Я слабо улыбаюсь в ответ. Не знаю, кто кому здесь морочит голову. Но, по крайней мере, я смогу увидеться с Расселом, хотя бы при дневном свете!
Я поднимаюсь к себе в комнату и еще раз перечитываю его письмо. Еще несколько раз. Потом спускаюсь вниз, звоню Надин и рассказываю ей, что все хорошо и что Рассел обошел весь город, разыскивая меня, стучался практически в каждую дверь.

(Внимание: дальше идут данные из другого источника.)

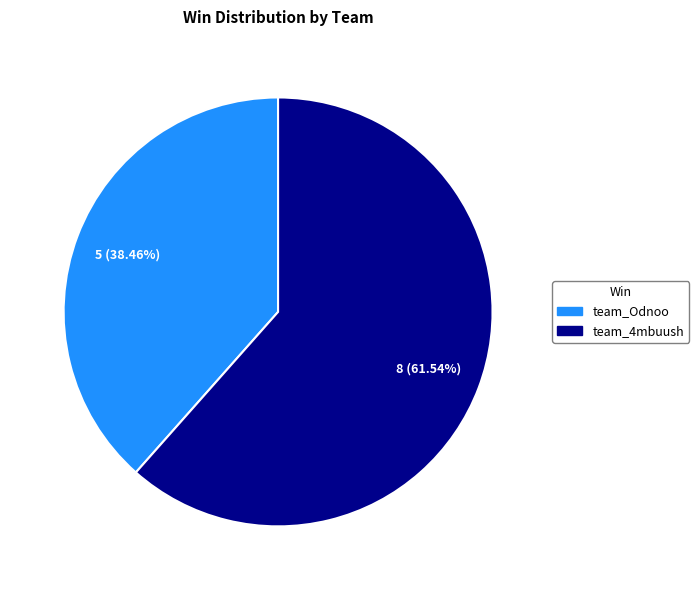

Is team_4mbuush the majority of the pie?

Yes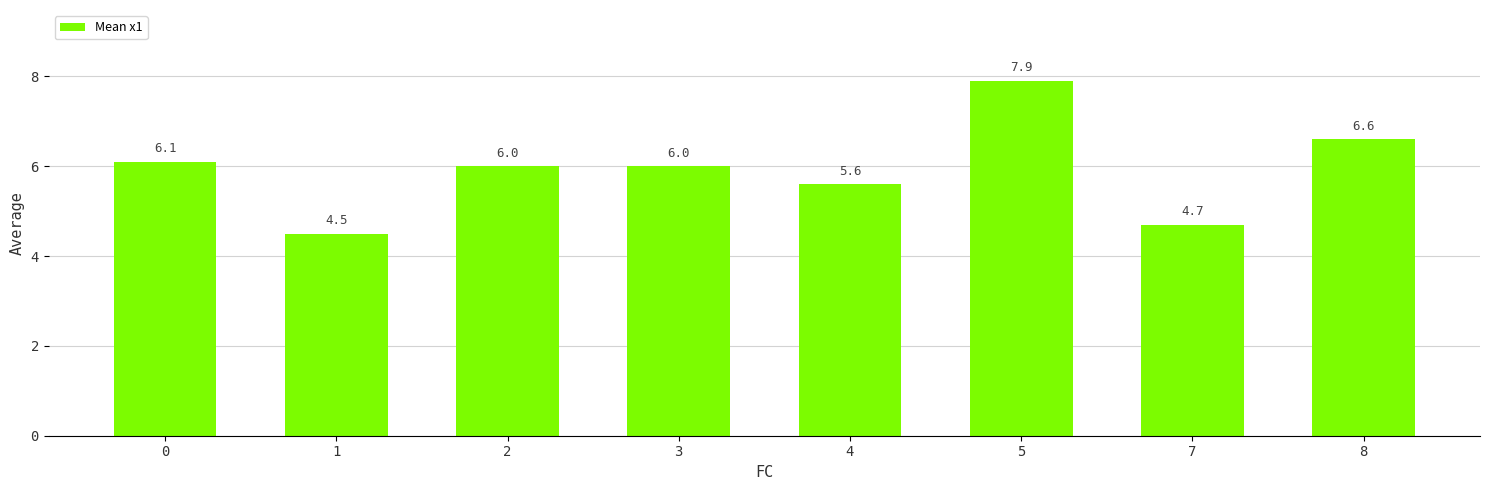

What is the value of the 2nd bar from the left?

4.5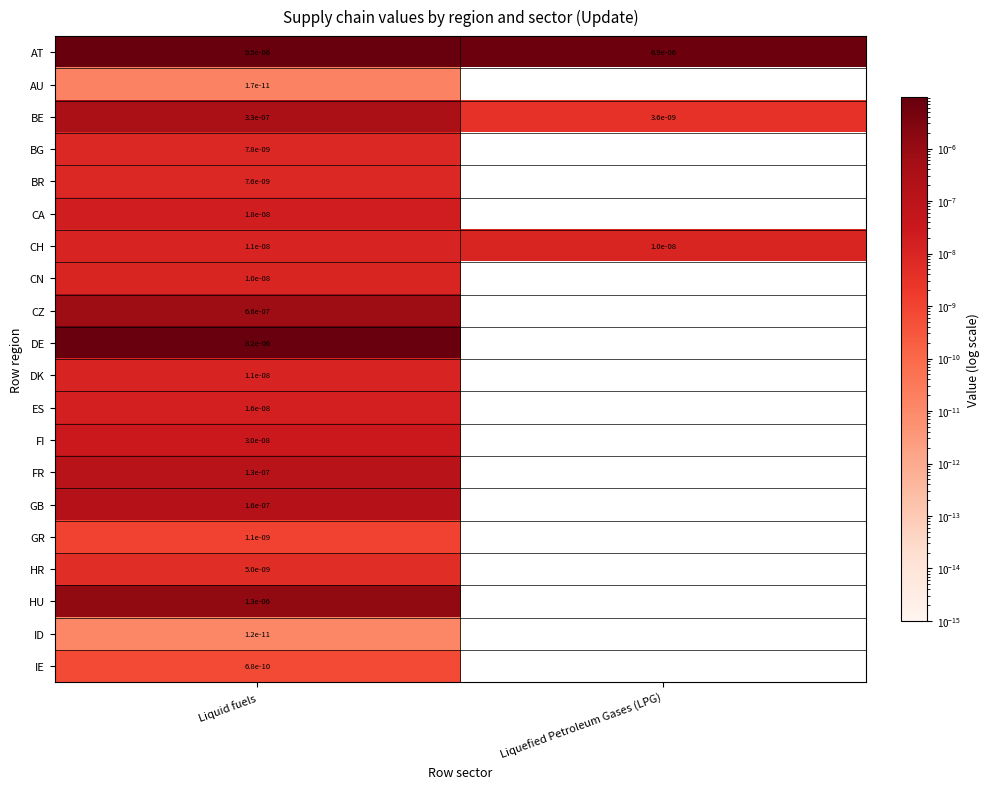

The value of CN at Liquid fuels is 0.0. True or false?

True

Надин не так сильно потрясена, как я рассчитывала. У нее включен на полную мощность новый альбом Клоди (видимо, семейства нет дома), она подпевает во весь голос и от этого слушает невнимательно. А мне необходимо кое о чем ее спросить.
— Надин, ты правда считаешь, что у Рассела ненадежный вид?
Надин явно ерзает у телефона.
— Да нет, Элли, что ты. Я это просто говорила, чтобы тебя утешить. И глаза у него не слишком близко посажены. Наверное, мне так показалось, потому что он щурился, пока тебя рисовал.
Удовлетворившись этим, я звоню Магде. Но она первой выкладывает мне замечательную новость: ее папа заказал для нас три билета на концерт Клоди в следующем месяце!
— Вот так! Ты рада, Элли? Клоди тебя развеселит. Он тебе совсем не нужен, правда же?
— Ну, вообще-то, может быть, и нужен, Магда.
Я рассказываю ей все в подробностях, нагнетая еще больше драматизма — у меня получается, что Рассел обегал практически всю округу, разыскивая меня.
Я жду — что скажет Магда? На том конце провода молчание.
— Вот видишь, он меня не обманывал, — говорю я.
— Извини, Элли, я что-то не поняла. Ты хочешь сказать, он тебя обманул, потому что папа не разрешил ему выходить из дома?
— Он меня не обманывал, он хотел прийти.
— Но папочка его не пустил.
Эти слова насчет папочки мне совсем не нравятся. Помолчав, я спрашиваю:
— Надо думать, ты по-прежнему считаешь, что Рассел сопляк, что он просто выпендривается?